_Exercise goal_
Restate exactly the lines that run from the start of the records below to the line containing "270 280 6662", counting both ends, and nothing else; pictures stay out.

[Spatial grounding data]
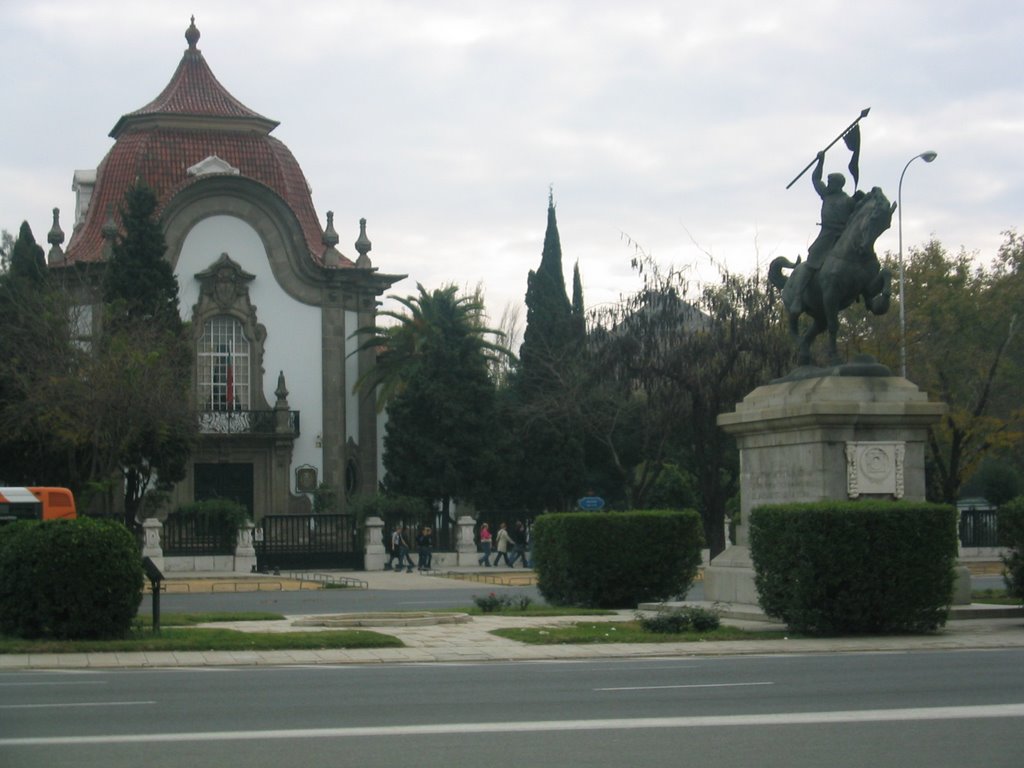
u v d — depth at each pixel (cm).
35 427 5025
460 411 6269
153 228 5753
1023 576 2511
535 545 3042
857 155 2462
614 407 6016
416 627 2439
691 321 5266
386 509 5666
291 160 7244
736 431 2544
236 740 1202
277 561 5375
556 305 7200
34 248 5753
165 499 5550
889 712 1330
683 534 2881
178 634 2264
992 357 4762
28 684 1656
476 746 1166
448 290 6775
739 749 1143
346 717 1333
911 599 2180
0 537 2206
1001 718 1292
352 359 6831
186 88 7088
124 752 1147
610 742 1180
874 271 2447
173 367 5400
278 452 6544
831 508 2166
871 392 2338
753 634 2189
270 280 6662
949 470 4706
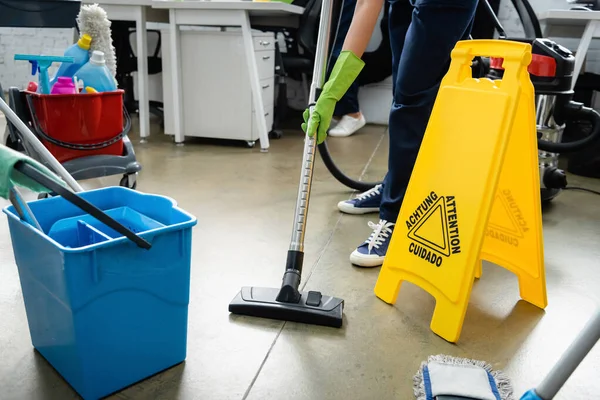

_Your solution_
u v d — depth at each pixel (cm).
35 427 5025
460 411 6269
153 228 5753
1023 576 2511
535 545 3042
857 155 2462
614 407 6016
416 627 2439
691 321 5266
386 509 5666
291 160 7244
736 431 2544
236 740 1202
277 561 5375
556 305 7200
34 248 5753
165 499 5550
889 712 1330
683 534 2881
178 634 2264
992 357 4762
28 684 1656
476 746 1166
448 290 6775
739 749 1143
346 717 1333
911 599 2180
0 537 2206
1001 718 1292
352 359 6831
186 88 7088
124 752 1147
610 742 1180
874 271 2447
173 367 5400
278 452 6544
831 508 2166
871 392 2338
753 634 2189
270 280 6662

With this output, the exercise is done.